#### [STUDY TEXT]
Liquid comes from an HP separator (not shown) into the heater operating at 50 psig, 120F. The pressure on the heater is maintained by the back pressure valve set at 50 psig. The separated oil from the heater goes to the atmospheric oil tank. The water line is irrelevant here.

There are two gas lines: one from the atmospheric oil tanks (0 psig) and other from the heater (50 psig). My colleague came up with a design of merging these two lines into one, therefore capturing flash vapors from tanks and the heater through a single VRU (oil flooded screw compressor). The suction control valve will maintain the inlet pressure to the VRU in the range of 0.4~0.8 oz. I'm curious how the two gases from different pressure vessels will merge together. There will be check valves from both sides to prevent back-surge.

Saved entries

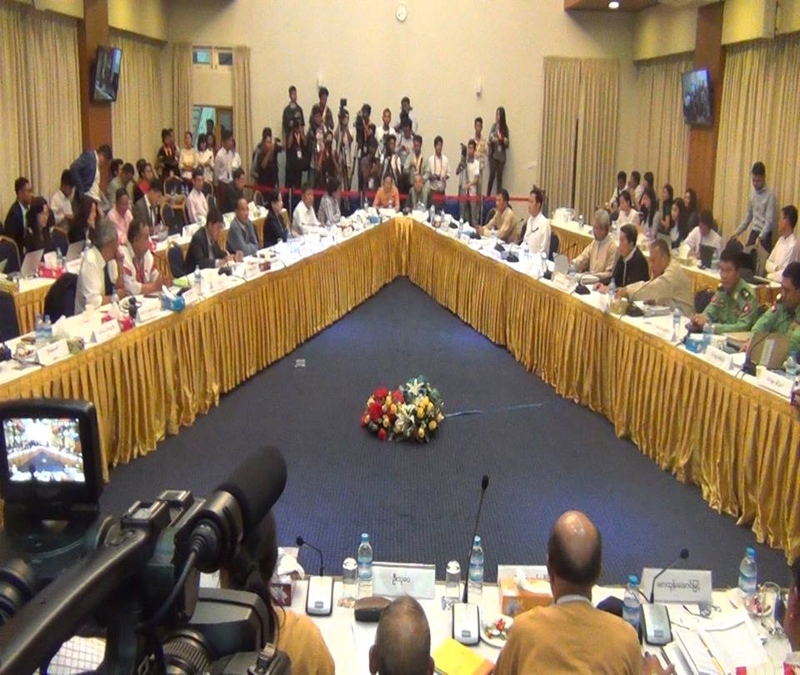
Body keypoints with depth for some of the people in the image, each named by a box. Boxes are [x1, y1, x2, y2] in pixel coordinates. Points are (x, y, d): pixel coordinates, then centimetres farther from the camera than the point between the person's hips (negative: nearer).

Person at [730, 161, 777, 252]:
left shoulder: (770, 195, -13)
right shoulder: (753, 193, 8)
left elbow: (770, 220, -18)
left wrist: (761, 237, -29)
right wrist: (738, 231, 12)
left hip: (764, 235, -6)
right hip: (753, 232, 6)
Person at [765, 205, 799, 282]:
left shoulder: (793, 245, -16)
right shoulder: (781, 239, 10)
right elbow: (769, 263, 12)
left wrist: (768, 276, -4)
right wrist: (776, 268, -7)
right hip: (772, 281, 7)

#### [CHECK YOUR UNDERSTANDING]
(1) In the vapor recovery text, condense the paragraph starting "Liquid comes from an HP separator" into a short bulleted list that keeps its main facts.
(2) According to the vapor recovery text, what inlet pressure range will the suction control valve hold for the VRU?
(3) Carry the vapor recovery text forward from the end of its final paragraph.
The records are separate material and have no connection to the text.

#### [LIST OF ANSWERS]
(1)
- Liquid enters the heater from an HP separator (not shown).
- The heater runs at 50 psig and 120F.
- A back pressure valve set at 50 psig holds the heater pressure.
- Separated oil from the heater flows to the atmospheric oil tank.
- The water line does not matter here.

(2) 0.4~0.8 oz.

(3)
Q1) Will the vapors from tank be able to smoothly merge with 50 psig heater gas, and flow into the VRU suction together?
Q2) Will the 50 psig pressure from the heater exert back pressure on the tanks, causing it to vent to air instead of flowing into the VRU suction?
Q3) If this is not gonna work well, what can be down to remedy this?
Q4) bonus question, but if anyone has an example vapor recovery P&ID and can share with me, that would be great (aegis4048@gmail.com)

I'm asking this because usually there's a separate booster compressor for heaters (30~50 psig) and another VRU for tank & VRT vapors (0~3 psig).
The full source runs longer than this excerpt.